Bei Federica Mogherini klang es zumindest so, als sei die Botschaft abgekommen. Es klang so, als habe sie Frage, wovon Agadez denn leben soll, wenn der lukrative, aber eben mittlerweile verbotene Transport von Migranten unterbunden wird, durchaus zur Kenntnis genommen.
"Es müssen durch unsere Zusammenarbeit wirtschaftliche Alternativen angeboten werden, die es der regionalen Gemeinschaft erlauben, die Verbindungen zu den kriminellen Organisationen zu kappen, die hier in der Region agieren."
Wie diese wirtschaftlichen Alternativen aussehen können, das ist noch sehr unklar. Die Europäische Union verhandelt. Mit der Zentralregierung des Niger in Niamey. Mit den Vertretern der Region Agadez. Einer Region, die flächenmäßig größer ist als Frankreich. Und deren gewählte Vertreter, das ist in Sicherheitskreisen von Agadez zu hören, oft kräftig mitmischen im Geschäft mit dem Migranten-Transport.
Ob diese Leute empfänglich sind für ökonomische Alternativangebote? Ob Migranten, die nicht mehr weiterkönnen, tatsächlich in kleinen Projekten eine Perspektive für sich sehen wollen? Giovanni Loprete von der Internationalen Organisation für Migration ist kein Traumtänzer:
"Es ist sehr langwierig, es ist sehr schwierig. Wir wissen nicht, ob das erfolgreich sein wird oder nicht."
Wir treffen Afagag, den Schleuser, wieder.
Pick-ups fahren im Konvoi
Afagag hat sich nach langem Hin und Her entschieden zu zeigen, wo er die Migranten versteckt, bevor der Transport losgeht. Es ist der Hinterhof seines Lebensmittelladens am Rande von Agadez. Eine Sandfläche, ein Dach – mehr nicht. So sieht ein Migrantenversteck aus, ein Getto. Migranten sind derzeit nicht hier. Die hat er schon auf einen Pick-up-Transporter verfrachtet. Ob es für ihn nicht gefährlich sei, nur ein Getto zu haben? Afagag lächelt überlegen. Der Hof hinter dem Lebensmittel-Laden sei sicher, sagt der Schleuser. Hier kämen auch Polizisten einkaufen. Die merkten aber nichts, meint er.
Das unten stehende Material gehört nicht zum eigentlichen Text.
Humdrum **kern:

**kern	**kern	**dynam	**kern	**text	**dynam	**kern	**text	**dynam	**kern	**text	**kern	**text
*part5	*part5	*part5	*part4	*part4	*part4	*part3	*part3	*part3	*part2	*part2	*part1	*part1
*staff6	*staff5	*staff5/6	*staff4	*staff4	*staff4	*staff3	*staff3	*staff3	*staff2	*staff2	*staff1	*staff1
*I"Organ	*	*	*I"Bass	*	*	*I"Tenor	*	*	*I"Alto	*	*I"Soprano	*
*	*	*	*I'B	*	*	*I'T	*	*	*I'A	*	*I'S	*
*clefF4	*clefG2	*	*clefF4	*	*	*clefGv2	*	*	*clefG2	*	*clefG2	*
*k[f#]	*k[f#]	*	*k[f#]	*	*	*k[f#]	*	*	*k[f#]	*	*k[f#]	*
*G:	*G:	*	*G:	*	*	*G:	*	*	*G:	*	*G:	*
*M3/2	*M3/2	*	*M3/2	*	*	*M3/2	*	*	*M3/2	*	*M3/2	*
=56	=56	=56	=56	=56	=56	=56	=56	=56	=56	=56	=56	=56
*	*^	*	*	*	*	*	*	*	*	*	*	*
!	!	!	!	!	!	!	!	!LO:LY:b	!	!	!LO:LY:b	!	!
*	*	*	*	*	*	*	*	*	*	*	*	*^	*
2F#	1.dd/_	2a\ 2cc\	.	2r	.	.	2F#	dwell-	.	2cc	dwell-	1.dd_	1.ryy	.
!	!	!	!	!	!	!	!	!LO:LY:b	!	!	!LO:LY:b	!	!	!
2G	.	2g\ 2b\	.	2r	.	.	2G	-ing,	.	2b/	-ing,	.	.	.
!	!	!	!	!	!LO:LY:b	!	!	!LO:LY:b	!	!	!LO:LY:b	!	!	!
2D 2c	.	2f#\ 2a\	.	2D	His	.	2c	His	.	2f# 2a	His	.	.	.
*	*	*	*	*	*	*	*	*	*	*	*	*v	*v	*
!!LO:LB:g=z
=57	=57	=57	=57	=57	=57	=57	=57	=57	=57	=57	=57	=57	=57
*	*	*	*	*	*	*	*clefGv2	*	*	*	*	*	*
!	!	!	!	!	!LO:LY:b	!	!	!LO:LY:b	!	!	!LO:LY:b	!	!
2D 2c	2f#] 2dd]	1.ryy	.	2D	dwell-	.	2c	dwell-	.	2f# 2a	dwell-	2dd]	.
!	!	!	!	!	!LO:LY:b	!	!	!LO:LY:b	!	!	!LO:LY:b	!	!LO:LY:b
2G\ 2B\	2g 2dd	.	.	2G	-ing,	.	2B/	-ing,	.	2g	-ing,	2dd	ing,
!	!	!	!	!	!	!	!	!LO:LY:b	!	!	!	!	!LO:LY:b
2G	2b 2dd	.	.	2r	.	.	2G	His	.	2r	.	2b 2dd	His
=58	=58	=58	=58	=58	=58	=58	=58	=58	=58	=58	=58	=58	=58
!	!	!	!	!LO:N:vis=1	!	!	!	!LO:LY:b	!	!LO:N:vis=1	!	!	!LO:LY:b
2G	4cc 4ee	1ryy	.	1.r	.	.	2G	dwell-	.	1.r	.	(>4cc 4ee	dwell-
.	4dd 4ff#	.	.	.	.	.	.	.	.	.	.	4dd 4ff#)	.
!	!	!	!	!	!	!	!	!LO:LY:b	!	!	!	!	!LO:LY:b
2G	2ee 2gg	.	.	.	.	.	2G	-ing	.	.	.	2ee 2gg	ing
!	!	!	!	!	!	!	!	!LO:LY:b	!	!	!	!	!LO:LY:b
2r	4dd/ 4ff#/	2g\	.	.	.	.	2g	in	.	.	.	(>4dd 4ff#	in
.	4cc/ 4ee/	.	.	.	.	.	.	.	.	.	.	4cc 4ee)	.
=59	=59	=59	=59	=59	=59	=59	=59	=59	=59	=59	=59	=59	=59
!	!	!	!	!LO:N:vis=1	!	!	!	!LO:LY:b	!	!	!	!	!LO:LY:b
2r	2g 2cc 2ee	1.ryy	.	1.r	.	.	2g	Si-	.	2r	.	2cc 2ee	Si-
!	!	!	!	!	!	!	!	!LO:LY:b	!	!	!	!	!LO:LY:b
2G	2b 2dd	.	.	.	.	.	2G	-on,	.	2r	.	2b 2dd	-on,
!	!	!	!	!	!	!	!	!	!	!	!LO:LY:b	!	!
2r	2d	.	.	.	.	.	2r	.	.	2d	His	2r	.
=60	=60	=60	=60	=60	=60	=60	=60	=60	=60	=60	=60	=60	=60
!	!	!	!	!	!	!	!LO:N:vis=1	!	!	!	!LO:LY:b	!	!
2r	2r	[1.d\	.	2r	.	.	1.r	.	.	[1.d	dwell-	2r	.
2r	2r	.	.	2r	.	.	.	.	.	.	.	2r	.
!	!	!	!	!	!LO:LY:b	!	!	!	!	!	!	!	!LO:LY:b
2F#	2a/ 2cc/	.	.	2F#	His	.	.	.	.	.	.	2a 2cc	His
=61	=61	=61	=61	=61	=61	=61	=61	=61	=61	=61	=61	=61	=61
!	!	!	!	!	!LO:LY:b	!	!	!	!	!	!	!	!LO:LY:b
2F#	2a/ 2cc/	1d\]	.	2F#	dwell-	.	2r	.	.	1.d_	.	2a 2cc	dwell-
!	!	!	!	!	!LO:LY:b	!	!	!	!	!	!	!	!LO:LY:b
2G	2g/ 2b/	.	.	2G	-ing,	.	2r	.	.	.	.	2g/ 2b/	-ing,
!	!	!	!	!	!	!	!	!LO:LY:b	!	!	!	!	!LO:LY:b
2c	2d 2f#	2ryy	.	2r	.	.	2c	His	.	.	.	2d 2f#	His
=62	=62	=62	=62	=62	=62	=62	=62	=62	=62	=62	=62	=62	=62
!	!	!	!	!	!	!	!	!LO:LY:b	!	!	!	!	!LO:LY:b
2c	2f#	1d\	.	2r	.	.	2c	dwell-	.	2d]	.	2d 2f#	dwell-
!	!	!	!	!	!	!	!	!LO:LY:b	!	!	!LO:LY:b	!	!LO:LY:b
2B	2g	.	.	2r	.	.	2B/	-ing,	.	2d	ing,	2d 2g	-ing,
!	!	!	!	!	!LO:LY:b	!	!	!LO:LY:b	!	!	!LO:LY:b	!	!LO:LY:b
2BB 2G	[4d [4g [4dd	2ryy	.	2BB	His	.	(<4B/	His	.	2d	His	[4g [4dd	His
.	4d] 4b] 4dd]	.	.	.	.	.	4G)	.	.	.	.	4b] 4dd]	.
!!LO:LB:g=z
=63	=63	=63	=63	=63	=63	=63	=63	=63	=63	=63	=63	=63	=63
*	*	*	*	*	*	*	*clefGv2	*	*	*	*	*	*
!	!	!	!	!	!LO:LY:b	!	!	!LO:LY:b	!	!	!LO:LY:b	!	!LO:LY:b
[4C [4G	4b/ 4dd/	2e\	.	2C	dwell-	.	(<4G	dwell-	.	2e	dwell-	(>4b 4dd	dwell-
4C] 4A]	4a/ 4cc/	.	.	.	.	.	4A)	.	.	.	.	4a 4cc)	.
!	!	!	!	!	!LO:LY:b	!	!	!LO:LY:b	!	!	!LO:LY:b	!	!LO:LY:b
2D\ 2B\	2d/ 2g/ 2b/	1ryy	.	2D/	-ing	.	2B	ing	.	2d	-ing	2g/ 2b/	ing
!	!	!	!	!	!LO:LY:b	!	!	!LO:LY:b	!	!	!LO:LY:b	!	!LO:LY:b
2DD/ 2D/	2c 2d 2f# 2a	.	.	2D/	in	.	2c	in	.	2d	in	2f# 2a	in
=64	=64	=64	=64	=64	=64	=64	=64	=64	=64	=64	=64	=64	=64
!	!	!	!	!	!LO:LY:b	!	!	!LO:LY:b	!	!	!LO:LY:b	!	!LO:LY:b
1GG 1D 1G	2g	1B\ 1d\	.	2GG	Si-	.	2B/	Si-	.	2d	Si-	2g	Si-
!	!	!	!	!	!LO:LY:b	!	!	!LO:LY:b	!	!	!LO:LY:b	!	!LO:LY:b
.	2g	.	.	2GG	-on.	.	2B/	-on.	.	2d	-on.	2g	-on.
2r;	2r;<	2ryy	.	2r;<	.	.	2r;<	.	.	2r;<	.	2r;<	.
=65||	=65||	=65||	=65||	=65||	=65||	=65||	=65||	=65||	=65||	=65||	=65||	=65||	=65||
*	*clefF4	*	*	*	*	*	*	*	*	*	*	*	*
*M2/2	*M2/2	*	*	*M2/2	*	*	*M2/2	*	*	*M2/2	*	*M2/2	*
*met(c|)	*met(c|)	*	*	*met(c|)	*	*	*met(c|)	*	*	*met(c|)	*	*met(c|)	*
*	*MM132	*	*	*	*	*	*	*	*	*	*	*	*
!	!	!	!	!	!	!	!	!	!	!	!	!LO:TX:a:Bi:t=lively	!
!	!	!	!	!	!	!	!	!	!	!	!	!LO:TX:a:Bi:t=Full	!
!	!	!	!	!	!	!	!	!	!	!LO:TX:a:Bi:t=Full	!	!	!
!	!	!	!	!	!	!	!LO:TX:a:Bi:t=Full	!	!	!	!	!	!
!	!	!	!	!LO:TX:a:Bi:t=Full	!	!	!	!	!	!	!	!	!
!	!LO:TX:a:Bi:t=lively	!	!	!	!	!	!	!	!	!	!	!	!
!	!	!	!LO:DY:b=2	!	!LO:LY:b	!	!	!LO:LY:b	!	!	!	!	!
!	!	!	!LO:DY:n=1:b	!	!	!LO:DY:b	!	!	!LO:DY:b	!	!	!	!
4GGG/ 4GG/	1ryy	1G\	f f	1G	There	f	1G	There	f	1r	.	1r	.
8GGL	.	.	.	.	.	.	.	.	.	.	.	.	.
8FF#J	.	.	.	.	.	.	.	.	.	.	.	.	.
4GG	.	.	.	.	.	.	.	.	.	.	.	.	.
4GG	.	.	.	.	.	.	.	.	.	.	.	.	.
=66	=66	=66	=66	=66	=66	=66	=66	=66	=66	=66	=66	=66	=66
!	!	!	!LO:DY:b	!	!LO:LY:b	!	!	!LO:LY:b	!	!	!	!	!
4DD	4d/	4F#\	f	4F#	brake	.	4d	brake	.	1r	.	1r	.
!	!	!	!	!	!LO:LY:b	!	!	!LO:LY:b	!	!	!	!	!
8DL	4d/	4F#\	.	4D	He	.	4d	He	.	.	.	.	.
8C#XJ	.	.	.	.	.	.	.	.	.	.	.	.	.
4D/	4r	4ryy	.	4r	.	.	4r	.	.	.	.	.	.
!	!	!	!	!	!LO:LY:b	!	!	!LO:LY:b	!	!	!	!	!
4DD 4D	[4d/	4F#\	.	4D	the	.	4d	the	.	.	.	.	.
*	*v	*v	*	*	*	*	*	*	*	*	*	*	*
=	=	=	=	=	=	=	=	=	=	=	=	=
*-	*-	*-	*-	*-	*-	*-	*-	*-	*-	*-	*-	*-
Wir fahren raus aus der Stadt, auf eine weite Fläche hinter dem kleinen Flugplatz von Agadez. Hier fahren die Pick-up-Laster vollgepackt mit Migranten vorbei. Sie fahren Richtung Nordosten. Etwa 90 Kilometer hinter Agadez formieren sich jeden Montag etwa 100 Pick-ups zu einem Konvoi, erzählt Afagag. Die Rechnung ist schnell gemacht: Jeder Pick-up ist mit etwa 25 Migranten besetzt. Das addiert sich auf 2.500 Migranten. Jeder von ihnen zahlt 300 Euro für den Schleuser. Das macht pro Konvoi etwa 750.000 Euro. Das ist der Umfang des Geschäftes mit dem Migrantentransport in Agadez. Jede Woche.
Die Migranten hocken dicht gedrängt auf den Pick-ups. Jeder hat einen Wasserkanister, um in der Wüste nicht zu verdursten. Jeder hat einen Holzstock zwischen den Beinen, um sich daran festzuklammern auf der Fahrt. Wer dennoch runterfällt in der Wüste, hat keine Chance zu überleben. Aber den Schleuser, den hat er ja schon bezahlt.